◆ Records to process ◆
--- Begin ---

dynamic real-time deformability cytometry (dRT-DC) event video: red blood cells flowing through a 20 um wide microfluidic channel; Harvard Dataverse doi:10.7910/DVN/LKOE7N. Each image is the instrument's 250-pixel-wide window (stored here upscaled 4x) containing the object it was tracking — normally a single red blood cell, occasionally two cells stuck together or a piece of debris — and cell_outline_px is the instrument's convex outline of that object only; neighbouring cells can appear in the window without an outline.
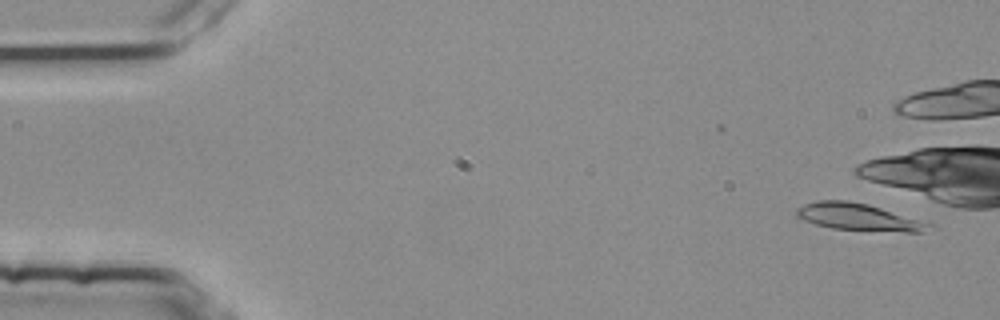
{"species": "common noctule bat (a hibernating species)", "species_latin": "Nyctalus noctula", "temperature_condition": "room temperature", "stored_images_in_passage": 4, "camera_frame_rate_fps": 3000, "um_per_image_px": 0.085, "animal": {"sex": "female", "body_mass_g": 25.1}, "frame": {"image": 1, "passage_image": 1, "time_ms": 0.0, "image_size_px": [1000, 320], "cell_outline_px": [[928, 228], [924, 232], [904, 232], [832, 228], [816, 224], [804, 220], [796, 216], [796, 208], [804, 204], [816, 200], [848, 200], [868, 204], [928, 224]], "centroid_in_image_um": [72.83, 18.43], "position_along_channel_um": 12.2, "area_um2": 20.17}}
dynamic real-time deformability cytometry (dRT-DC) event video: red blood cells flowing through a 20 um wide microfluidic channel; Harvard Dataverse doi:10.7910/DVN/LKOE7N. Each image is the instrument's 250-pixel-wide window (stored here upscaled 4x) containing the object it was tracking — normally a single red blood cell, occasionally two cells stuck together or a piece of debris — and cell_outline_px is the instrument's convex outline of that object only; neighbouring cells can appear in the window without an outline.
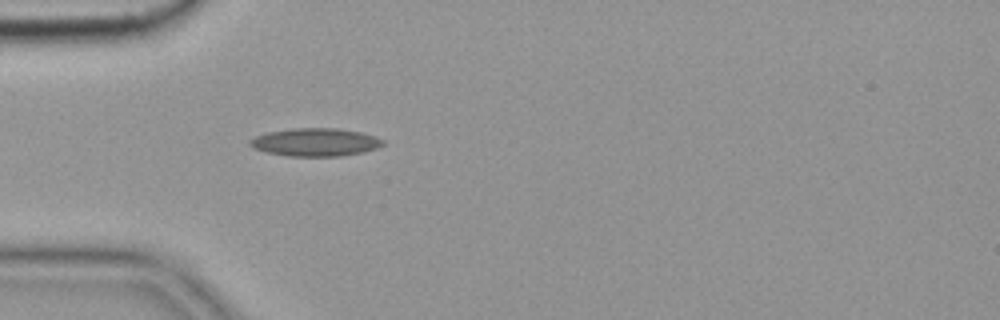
{"species": "common noctule bat (a hibernating species)", "species_latin": "Nyctalus noctula", "temperature_condition": "cold", "stored_images_in_passage": 35, "camera_frame_rate_fps": 3000, "um_per_image_px": 0.085, "animal": {"sex": "female", "body_mass_g": 19.9}, "frame": {"image": 1, "passage_image": 1, "time_ms": 0.0, "image_size_px": [1000, 320], "cell_outline_px": [[384, 144], [376, 148], [360, 152], [340, 156], [288, 156], [268, 152], [252, 148], [248, 144], [248, 140], [256, 136], [268, 132], [292, 128], [336, 128], [360, 132], [376, 136], [384, 140]], "centroid_in_image_um": [26.78, 12.08], "position_along_channel_um": 58.2, "area_um2": 21.62}, "authors_computed_cell_mechanics": {"area_um2": 19.2474, "velocity_mm_per_s": 3.6502, "shape_relaxation_time_tau1_ms": 9.2964, "shape_relaxation_time_tau2_ms": 2.6603, "deformation_change_tau1": 0.1847, "deformation_change_tau2": 0.124}}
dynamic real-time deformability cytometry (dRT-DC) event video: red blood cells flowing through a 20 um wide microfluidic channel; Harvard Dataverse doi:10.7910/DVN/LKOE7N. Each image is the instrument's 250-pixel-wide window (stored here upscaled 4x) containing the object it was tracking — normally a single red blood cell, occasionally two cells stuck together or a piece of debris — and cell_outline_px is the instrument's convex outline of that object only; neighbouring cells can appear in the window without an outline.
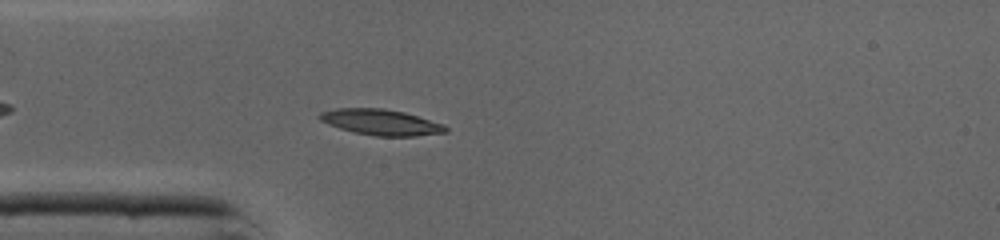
{"species": "common noctule bat (a hibernating species)", "species_latin": "Nyctalus noctula", "temperature_condition": "cold", "stored_images_in_passage": 38, "camera_frame_rate_fps": 3000, "um_per_image_px": 0.085, "animal": {"sex": "male", "body_mass_g": 19.0, "forearm_length_mm": 50.8}, "frame": {"image": 1, "passage_image": 5, "time_ms": 1.333, "image_size_px": [1000, 240], "cell_outline_px": [[448, 132], [416, 136], [376, 136], [352, 132], [328, 124], [320, 120], [320, 112], [336, 108], [384, 108], [404, 112], [444, 124], [448, 128]], "centroid_in_image_um": [32.4, 10.39], "position_along_channel_um": 52.6, "area_um2": 18.96}}
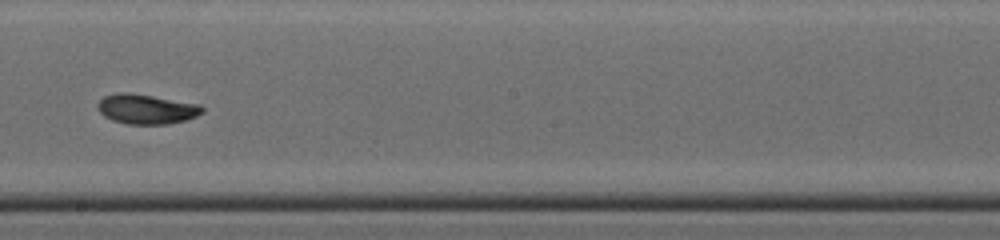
{"frame": {"image": 2, "passage_image": 18, "time_ms": 5.667, "image_size_px": [1000, 240], "cell_outline_px": [[204, 112], [196, 116], [184, 120], [168, 124], [128, 124], [112, 120], [104, 116], [100, 112], [96, 104], [104, 96], [120, 92], [128, 92], [200, 104], [204, 108]], "centroid_in_image_um": [12.44, 9.27], "position_along_channel_um": 235.8, "area_um2": 18.09}}
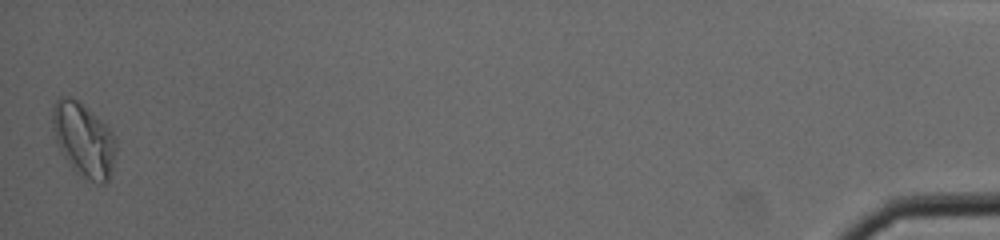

--- End ---

◆ Exercise details ◆
Go through the listing above and quote it exactly, apart from its images.

◆ Solution for this problem ◆
dynamic real-time deformability cytometry (dRT-DC) event video: red blood cells flowing through a 20 um wide microfluidic channel; Harvard Dataverse doi:10.7910/DVN/LKOE7N. Each image is the instrument's 250-pixel-wide window (stored here upscaled 4x) containing the object it was tracking — normally a single red blood cell, occasionally two cells stuck together or a piece of debris — and cell_outline_px is the instrument's convex outline of that object only; neighbouring cells can appear in the window without an outline.
{"species": "common noctule bat (a hibernating species)", "species_latin": "Nyctalus noctula", "temperature_condition": "room temperature", "stored_images_in_passage": 4, "camera_frame_rate_fps": 3000, "um_per_image_px": 0.085, "animal": {"sex": "female", "body_mass_g": 25.1}, "frame": {"image": 1, "passage_image": 1, "time_ms": 0.0, "image_size_px": [1000, 320], "cell_outline_px": [[928, 228], [924, 232], [904, 232], [832, 228], [816, 224], [804, 220], [796, 216], [796, 208], [804, 204], [816, 200], [848, 200], [868, 204], [928, 224]], "centroid_in_image_um": [72.83, 18.43], "position_along_channel_um": 12.2, "area_um2": 20.17}}
dynamic real-time deformability cytometry (dRT-DC) event video: red blood cells flowing through a 20 um wide microfluidic channel; Harvard Dataverse doi:10.7910/DVN/LKOE7N. Each image is the instrument's 250-pixel-wide window (stored here upscaled 4x) containing the object it was tracking — normally a single red blood cell, occasionally two cells stuck together or a piece of debris — and cell_outline_px is the instrument's convex outline of that object only; neighbouring cells can appear in the window without an outline.
{"species": "common noctule bat (a hibernating species)", "species_latin": "Nyctalus noctula", "temperature_condition": "cold", "stored_images_in_passage": 35, "camera_frame_rate_fps": 3000, "um_per_image_px": 0.085, "animal": {"sex": "female", "body_mass_g": 19.9}, "frame": {"image": 1, "passage_image": 1, "time_ms": 0.0, "image_size_px": [1000, 320], "cell_outline_px": [[384, 144], [376, 148], [360, 152], [340, 156], [288, 156], [268, 152], [252, 148], [248, 144], [248, 140], [256, 136], [268, 132], [292, 128], [336, 128], [360, 132], [376, 136], [384, 140]], "centroid_in_image_um": [26.78, 12.08], "position_along_channel_um": 58.2, "area_um2": 21.62}, "authors_computed_cell_mechanics": {"area_um2": 19.2474, "velocity_mm_per_s": 3.6502, "shape_relaxation_time_tau1_ms": 9.2964, "shape_relaxation_time_tau2_ms": 2.6603, "deformation_change_tau1": 0.1847, "deformation_change_tau2": 0.124}}
dynamic real-time deformability cytometry (dRT-DC) event video: red blood cells flowing through a 20 um wide microfluidic channel; Harvard Dataverse doi:10.7910/DVN/LKOE7N. Each image is the instrument's 250-pixel-wide window (stored here upscaled 4x) containing the object it was tracking — normally a single red blood cell, occasionally two cells stuck together or a piece of debris — and cell_outline_px is the instrument's convex outline of that object only; neighbouring cells can appear in the window without an outline.
{"species": "common noctule bat (a hibernating species)", "species_latin": "Nyctalus noctula", "temperature_condition": "cold", "stored_images_in_passage": 38, "camera_frame_rate_fps": 3000, "um_per_image_px": 0.085, "animal": {"sex": "male", "body_mass_g": 19.0, "forearm_length_mm": 50.8}, "frame": {"image": 1, "passage_image": 5, "time_ms": 1.333, "image_size_px": [1000, 240], "cell_outline_px": [[448, 132], [416, 136], [376, 136], [352, 132], [328, 124], [320, 120], [320, 112], [336, 108], [384, 108], [404, 112], [444, 124], [448, 128]], "centroid_in_image_um": [32.4, 10.39], "position_along_channel_um": 52.6, "area_um2": 18.96}}
{"frame": {"image": 2, "passage_image": 18, "time_ms": 5.667, "image_size_px": [1000, 240], "cell_outline_px": [[204, 112], [196, 116], [184, 120], [168, 124], [128, 124], [112, 120], [104, 116], [100, 112], [96, 104], [104, 96], [120, 92], [128, 92], [200, 104], [204, 108]], "centroid_in_image_um": [12.44, 9.27], "position_along_channel_um": 235.8, "area_um2": 18.09}}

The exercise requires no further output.